Thus spake "Peter Francis" <peter@softaware.com>
Any business needs: 1. to be able to change upstream providers without having to renumber.
Why? Intelligent use of DNS and dhcp make renumbering only a minor inconvenience.
Renumbering PCs is a trivial task. Reconfiguring hundreds (or thousands) of routers, firewalls, etc. to account for the moved PCs is not trivial. Renumbering servers is not trivial.
2. to be able to change access providers without having to suffer multi-month down-times.
Mission/business critical services should be in a co-lo anyway and not off a DSL line.
Keep in mind that Fortune 100 companies with multiple DS3s in several US locations are in the same boat wrt renumbering. Most don't qualify for portable addresses by ARIN's rules.
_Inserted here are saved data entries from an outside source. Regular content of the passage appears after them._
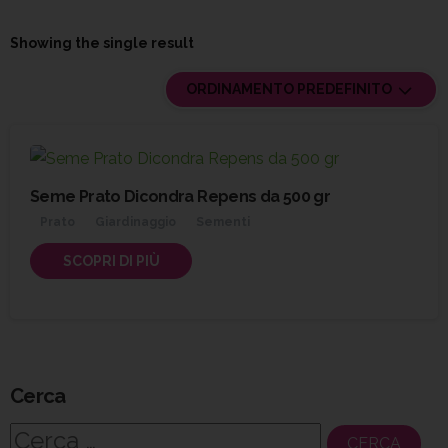
Showing the single result
ORDINAMENTO PREDEFINITO
Seme Prato Dicondra Repens da 500 gr
Prato
Giardinaggio
Sementi
SCOPRI DI PIÙ
Cerca
Ricerca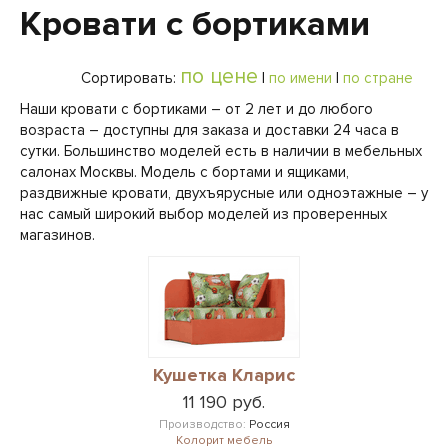
Кровати с бортиками
по цене
Сортировать:
|
по имени
|
по стране
Наши кровати с бортиками – от 2 лет и до любого
возраста – доступны для заказа и доставки 24 часа в
сутки. Большинство моделей есть в наличии в мебельных
салонах Москвы. Модель с бортами и ящиками,
раздвижные кровати, двухъярусные или одноэтажные – у
нас самый широкий выбор моделей из проверенных
магазинов.
Кушетка Кларис
11 190 руб.
Производство:
Россия
Колорит мебель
Also, try convincing someone like AmEx or Citibank that they should put their servers under someone else's physical control -- that'll be good for a laugh. Sure, that's extreme, but where exactly do you draw the line on who's "important" enough to host their own servers?
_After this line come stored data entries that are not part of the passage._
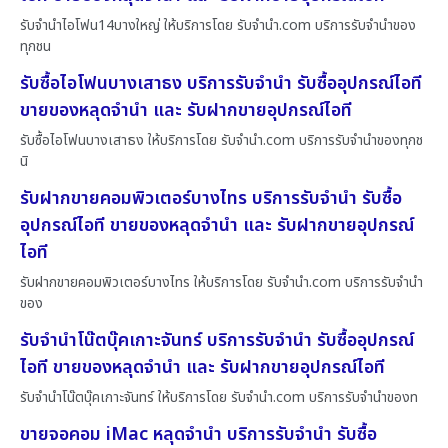
รับจำนำไอโฟน14บางใหญ่ ให้บริการโดย รับจํานํา.com บริการรับจำนำของ
ทุกชน
รับซื้อไอโฟนบางเสาธง บริการรับจำนำ รับซื้ออุปกรณ์ไอที
ขายของหลุดจำนำ และ รับฝากขายอุปกรณ์ไอที
รับซื้อไอโฟนบางเสาธง ให้บริการโดย รับจํานํา.com บริการรับจำนำของทุกช
นิ
รับฝากขายคอมพิวเตอร์บางไทร บริการรับจำนำ รับซื้อ
อุปกรณ์ไอที ขายของหลุดจำนำ และ รับฝากขายอุปกรณ์
ไอที
รับฝากขายคอมพิวเตอร์บางไทร ให้บริการโดย รับจํานํา.com บริการรับจำนำ
ของ
รับจำนำโน๊ตบุ๊คเกาะจันทร์ บริการรับจำนำ รับซื้ออุปกรณ์
ไอที ขายของหลุดจำนำ และ รับฝากขายอุปกรณ์ไอที
รับจำนำโน๊ตบุ๊คเกาะจันทร์ ให้บริการโดย รับจํานํา.com บริการรับจำนำของท
ขายจอคอม iMac หลุดจำนำ บริการรับจำนำ รับซื้อ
3. to be able to have its net-block(s) visible regardless of which ISPs they are currently using.
How do you propose doing this without growing the routing table 1-2 orders of magnitude?
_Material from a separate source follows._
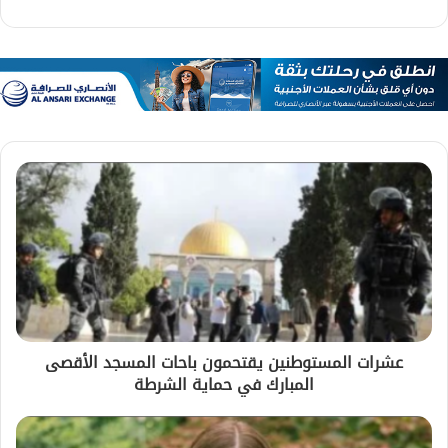
عشرات المستوطنين يقتحمون باحات المسجد الأقصى
المبارك في حماية الشرطة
If they're only announcing one or two routes (reasonable if RIR policy were more sane), it would *decrease* the routing tables by an order of magnitude.
Currently the only ones that can do that are those that; 1. Are large enough to justify a /20 (begging the question of how they got that large). 2. Can afford their own datacenter.
It looks like our technical solutions are raising unreasonable barriers to entry for small businesses.
No. Co-lo your website and "intranet". Get two T1's that same provider via two different entry points/carriers to your office (if possible) and you should be about as rock solid you could expect for $2-3000/month or there abouts.
Trust all of your server availability and corporate connectivity to a single ISP? The only point of failure you've (hopefully) eliminated is the local loop. And, if you depend on back-end servers to feed your coloed web servers (likely), that local loop is still essential. And now you're paying for rack space and it's a pain to do maintenance. Wonderful.